Holding her hands up in surrender she backed away. Snagging her items she paused, the moment had come in the movie where Cary Grant walked past Deborah Kerr as she sat in the theater. The two still trapped in the game of hide the secret for fear of hurting the other. Glancing over her shoulder she could see the pain and hurt in Mike’s eyes from the weight of what he was carrying. The burden one he took on for his daughter, to keep her safe. Somewhere in her heart she knew this was the truth even if her mind tried to call her a liar. Challenging her into believing something harshly different. At this point she needed muscle, the kind you didn’t find in a friend wanting to protect you.

She’d known Red for close to a decade now. Met him in New Mexico and was happy to answer the call when Dell asked some Hoez to move north where Red was forming a new charter. Whatever Mike’s reason for taking Sydney, it was for her own good, but an AMBER ALERT wasn’t something to take lightly, questions would come and if he ran it would only make everything worse because it would trigger the Steels into action.

When they were in the serving line Red had come by to let Roadkill know he had work to finish up at the clinic and would be home whenever he could get it done. While it was late, she needed to take a chance and see if he was still at the clinic. Someone was always there, not necessarily a trained professional, but with at least first aid training and the ability to call in a doc or nurse.

Arriving downtown, music escaped the Roadhouse bar across from the small clinic. Red must have taken advantage of the cool, but clear spring night since his Harley was parked on the clinic side of the street, but that meant little beyond the fact he was in fact downtown. Knocking at the door Porsche shivered waiting and hoping it would be him that answered.

A small light flicked on from the hallway as Red shook his head when he approached the door, frowning, “Porsche, Roadkill told me you were out of meds, but I ain’t gonna override Becks.”

“I saw Doc this afternoon,” she said pulling the nearly full prescription bottle from her purse and shaking it. “Even took my dose before dinner like a fully compliant patient.”

“It new? You having side effects?”

“It is and no, I’m not even sure it’s really in my system yet.” Part of her couldn’t help feeling a bit warm at the worry both Red and Roadkill had for her. “I’m sorry for disturbing you, Red, I need to talk to you, it’s very important.”

“Well don’t stand out there freezing come in.” Red led the way into the cramped office. The desk was loaded with stacks of files, each with a different colored sticky note she assumed was from Lil’ Mama telling him to fix part of the chart. “Sit down.”

As if on cue, the AMBER ALERT blared from her phone as his buzzed wildly on the desktop. This wasn’t going to stop unless Hack found a way to shut it down, at least in our area, but that wouldn’t stop it from spreading across the rest of the county.

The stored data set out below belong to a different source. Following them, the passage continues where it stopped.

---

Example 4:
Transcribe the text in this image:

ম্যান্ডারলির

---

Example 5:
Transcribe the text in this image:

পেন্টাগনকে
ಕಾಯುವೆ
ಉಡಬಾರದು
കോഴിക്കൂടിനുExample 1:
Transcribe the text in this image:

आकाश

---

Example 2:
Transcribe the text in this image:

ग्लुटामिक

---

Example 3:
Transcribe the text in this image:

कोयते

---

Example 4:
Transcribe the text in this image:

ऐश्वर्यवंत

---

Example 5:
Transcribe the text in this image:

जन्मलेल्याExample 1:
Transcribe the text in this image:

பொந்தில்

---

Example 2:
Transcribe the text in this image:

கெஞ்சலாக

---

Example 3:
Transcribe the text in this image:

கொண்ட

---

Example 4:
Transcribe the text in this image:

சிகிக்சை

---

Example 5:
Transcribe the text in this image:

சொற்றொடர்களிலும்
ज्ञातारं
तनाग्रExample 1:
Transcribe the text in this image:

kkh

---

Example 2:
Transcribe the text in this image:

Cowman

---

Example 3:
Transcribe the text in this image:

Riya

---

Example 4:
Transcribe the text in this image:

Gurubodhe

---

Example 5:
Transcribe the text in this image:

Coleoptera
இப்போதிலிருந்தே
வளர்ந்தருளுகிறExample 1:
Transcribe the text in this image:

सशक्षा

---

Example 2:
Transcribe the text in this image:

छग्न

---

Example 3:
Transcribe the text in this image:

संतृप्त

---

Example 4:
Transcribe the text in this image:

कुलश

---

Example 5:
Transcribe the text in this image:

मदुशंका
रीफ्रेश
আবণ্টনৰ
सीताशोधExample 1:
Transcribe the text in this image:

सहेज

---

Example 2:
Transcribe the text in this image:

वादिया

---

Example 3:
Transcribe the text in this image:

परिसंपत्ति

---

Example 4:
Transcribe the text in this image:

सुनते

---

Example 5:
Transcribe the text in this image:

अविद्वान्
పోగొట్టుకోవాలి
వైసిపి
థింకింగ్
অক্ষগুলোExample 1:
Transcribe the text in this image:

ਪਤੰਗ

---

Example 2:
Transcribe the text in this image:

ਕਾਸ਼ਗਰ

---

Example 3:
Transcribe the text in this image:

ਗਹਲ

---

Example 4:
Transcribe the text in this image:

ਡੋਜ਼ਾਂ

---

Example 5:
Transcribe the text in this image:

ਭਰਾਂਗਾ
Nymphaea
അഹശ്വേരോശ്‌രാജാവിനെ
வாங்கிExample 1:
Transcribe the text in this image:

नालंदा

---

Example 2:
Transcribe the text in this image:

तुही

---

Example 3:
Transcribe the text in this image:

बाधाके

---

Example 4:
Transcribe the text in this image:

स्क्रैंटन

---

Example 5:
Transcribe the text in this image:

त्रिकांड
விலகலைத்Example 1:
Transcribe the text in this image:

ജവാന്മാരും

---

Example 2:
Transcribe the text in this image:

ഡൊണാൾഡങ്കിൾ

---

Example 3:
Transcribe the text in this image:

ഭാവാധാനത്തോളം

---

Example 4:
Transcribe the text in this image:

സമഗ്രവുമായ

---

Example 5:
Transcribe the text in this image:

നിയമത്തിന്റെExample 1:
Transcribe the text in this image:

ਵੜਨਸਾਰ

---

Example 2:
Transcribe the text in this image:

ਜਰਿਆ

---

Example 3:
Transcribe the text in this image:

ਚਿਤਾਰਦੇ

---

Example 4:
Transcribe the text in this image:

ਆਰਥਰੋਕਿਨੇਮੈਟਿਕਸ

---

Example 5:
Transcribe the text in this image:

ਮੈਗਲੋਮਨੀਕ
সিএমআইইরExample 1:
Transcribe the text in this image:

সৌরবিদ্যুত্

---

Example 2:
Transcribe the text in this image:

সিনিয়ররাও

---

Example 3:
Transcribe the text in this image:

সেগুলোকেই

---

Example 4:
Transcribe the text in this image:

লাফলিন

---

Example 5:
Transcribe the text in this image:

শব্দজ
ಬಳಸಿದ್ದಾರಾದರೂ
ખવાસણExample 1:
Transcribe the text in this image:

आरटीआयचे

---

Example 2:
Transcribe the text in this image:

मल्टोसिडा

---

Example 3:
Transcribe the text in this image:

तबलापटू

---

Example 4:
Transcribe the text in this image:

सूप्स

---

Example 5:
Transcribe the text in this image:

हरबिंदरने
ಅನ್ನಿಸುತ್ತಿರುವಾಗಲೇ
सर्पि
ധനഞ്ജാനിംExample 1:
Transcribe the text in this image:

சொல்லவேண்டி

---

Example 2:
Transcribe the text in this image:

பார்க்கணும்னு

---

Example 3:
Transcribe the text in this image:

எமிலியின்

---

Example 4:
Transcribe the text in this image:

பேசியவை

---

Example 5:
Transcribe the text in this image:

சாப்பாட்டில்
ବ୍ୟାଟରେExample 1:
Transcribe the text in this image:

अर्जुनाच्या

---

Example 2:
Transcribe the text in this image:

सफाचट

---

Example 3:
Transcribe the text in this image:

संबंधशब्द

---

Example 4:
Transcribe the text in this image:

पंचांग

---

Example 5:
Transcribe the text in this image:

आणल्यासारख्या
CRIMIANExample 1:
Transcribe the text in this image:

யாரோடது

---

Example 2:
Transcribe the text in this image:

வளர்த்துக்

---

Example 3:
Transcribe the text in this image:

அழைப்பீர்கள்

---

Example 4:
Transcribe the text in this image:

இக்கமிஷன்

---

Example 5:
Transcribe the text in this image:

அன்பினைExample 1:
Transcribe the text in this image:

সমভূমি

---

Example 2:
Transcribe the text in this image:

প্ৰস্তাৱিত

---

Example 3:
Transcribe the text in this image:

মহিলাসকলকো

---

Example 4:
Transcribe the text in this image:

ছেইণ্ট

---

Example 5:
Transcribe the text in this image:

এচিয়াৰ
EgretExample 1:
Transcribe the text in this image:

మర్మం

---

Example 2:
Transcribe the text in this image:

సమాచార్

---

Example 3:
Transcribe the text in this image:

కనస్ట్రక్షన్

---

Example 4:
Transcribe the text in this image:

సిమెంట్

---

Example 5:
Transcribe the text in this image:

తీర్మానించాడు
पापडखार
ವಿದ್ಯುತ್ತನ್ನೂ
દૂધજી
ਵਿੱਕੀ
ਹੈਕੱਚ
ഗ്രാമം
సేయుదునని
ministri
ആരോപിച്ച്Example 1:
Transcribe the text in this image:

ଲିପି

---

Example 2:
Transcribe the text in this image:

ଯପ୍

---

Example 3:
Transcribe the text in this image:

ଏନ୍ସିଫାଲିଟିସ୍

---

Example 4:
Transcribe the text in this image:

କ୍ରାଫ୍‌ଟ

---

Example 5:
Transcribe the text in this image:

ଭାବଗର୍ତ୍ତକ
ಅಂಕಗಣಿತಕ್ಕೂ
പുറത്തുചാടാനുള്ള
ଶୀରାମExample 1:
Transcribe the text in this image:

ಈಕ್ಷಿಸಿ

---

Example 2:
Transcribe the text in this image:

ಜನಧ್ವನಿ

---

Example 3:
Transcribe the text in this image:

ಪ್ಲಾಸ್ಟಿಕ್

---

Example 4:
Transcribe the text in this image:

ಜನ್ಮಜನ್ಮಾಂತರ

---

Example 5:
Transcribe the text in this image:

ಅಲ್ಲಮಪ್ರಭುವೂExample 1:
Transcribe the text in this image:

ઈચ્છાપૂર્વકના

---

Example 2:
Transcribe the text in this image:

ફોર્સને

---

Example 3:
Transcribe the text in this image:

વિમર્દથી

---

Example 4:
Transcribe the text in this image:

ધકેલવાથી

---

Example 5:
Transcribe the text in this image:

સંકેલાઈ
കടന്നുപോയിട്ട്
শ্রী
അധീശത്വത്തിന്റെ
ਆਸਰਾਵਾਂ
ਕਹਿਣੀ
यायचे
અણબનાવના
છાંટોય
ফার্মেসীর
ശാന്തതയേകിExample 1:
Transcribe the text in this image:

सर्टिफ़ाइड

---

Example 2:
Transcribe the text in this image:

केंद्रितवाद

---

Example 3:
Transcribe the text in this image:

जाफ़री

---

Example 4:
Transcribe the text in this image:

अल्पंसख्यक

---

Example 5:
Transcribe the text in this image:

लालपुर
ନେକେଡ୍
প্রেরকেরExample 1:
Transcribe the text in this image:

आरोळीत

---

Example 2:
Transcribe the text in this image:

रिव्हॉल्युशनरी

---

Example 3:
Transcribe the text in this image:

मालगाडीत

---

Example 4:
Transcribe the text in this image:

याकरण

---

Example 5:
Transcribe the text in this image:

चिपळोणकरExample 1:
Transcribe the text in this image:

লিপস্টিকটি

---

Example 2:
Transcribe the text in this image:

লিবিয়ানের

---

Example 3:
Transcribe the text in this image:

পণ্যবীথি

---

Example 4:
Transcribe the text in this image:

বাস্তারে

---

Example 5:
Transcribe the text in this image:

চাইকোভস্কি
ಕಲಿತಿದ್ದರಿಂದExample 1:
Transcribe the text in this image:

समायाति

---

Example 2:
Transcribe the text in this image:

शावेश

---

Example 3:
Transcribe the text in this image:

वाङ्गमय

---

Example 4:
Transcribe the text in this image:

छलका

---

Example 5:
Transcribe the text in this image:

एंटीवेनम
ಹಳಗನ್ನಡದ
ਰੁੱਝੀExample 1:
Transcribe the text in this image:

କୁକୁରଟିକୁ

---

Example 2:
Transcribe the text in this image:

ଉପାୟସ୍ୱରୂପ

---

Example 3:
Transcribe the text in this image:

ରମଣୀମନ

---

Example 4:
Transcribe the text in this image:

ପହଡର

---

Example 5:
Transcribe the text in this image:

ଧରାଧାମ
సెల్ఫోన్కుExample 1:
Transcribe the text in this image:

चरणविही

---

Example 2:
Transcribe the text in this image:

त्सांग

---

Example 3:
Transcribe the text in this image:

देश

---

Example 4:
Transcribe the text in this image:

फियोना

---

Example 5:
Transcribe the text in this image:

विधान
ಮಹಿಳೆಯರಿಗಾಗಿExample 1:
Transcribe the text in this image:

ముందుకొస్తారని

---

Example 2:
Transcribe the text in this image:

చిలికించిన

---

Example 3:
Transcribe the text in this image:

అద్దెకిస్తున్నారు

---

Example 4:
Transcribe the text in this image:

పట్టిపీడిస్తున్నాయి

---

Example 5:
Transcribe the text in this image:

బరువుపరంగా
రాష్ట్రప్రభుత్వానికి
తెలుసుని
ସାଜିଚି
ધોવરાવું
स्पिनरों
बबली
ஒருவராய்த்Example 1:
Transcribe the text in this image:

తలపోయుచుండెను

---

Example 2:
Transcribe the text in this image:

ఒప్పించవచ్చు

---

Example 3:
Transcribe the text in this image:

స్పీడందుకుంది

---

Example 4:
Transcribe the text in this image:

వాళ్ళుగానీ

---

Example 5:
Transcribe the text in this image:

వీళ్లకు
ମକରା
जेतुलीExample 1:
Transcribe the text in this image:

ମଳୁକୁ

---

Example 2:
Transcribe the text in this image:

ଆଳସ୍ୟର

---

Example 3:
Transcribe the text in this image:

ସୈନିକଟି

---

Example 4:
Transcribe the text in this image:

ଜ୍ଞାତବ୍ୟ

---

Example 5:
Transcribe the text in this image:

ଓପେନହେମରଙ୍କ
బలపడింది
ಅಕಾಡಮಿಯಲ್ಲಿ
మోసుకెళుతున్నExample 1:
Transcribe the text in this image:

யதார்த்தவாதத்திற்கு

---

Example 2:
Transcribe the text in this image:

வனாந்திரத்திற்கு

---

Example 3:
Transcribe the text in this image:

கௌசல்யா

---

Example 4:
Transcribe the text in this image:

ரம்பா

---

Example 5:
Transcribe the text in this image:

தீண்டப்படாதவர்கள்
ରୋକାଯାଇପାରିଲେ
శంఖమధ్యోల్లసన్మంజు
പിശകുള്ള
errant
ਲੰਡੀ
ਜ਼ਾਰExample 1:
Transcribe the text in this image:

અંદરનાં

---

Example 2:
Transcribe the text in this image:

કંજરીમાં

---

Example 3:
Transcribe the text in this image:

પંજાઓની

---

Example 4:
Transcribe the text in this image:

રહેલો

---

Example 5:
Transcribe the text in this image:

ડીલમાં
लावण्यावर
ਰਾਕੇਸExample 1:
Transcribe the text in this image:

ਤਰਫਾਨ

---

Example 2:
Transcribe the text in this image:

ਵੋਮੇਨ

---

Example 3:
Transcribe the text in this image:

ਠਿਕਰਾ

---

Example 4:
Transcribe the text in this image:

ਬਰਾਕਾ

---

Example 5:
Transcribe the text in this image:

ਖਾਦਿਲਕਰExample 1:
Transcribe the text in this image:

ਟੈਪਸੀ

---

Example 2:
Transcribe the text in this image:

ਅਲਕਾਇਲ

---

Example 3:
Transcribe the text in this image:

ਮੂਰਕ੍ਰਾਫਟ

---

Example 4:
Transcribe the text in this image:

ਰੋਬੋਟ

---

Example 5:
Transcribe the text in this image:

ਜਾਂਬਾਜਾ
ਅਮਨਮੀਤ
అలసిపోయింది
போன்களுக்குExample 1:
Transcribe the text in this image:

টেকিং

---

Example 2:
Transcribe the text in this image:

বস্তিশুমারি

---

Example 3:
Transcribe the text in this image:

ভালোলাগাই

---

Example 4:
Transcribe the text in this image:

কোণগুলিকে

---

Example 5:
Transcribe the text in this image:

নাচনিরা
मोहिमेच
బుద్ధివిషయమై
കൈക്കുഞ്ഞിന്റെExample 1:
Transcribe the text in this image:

“It’s that little girl Sydney,” Porsche said holding up her phone as she silenced the tone and set it back on her lap. Red instantly picked up his own and to read the scrawl lighting up his phone. “Hack’s friend Mike’s little girl. He took her, but isn’t talking. All I know is she’s scared of something and it’s not her dad.”

“What can you tell me?”

Porsche didn’t know much but she couldn’t help the suspicion eating away at her belly telling her it was bad. “You see the alert and we’ve learned to spot the signs.”

“There was a body found in her house,” Red said and set his phone down.

“I was over there with Mike. I didn’t ask him about this because Hack told… more warned me not to.”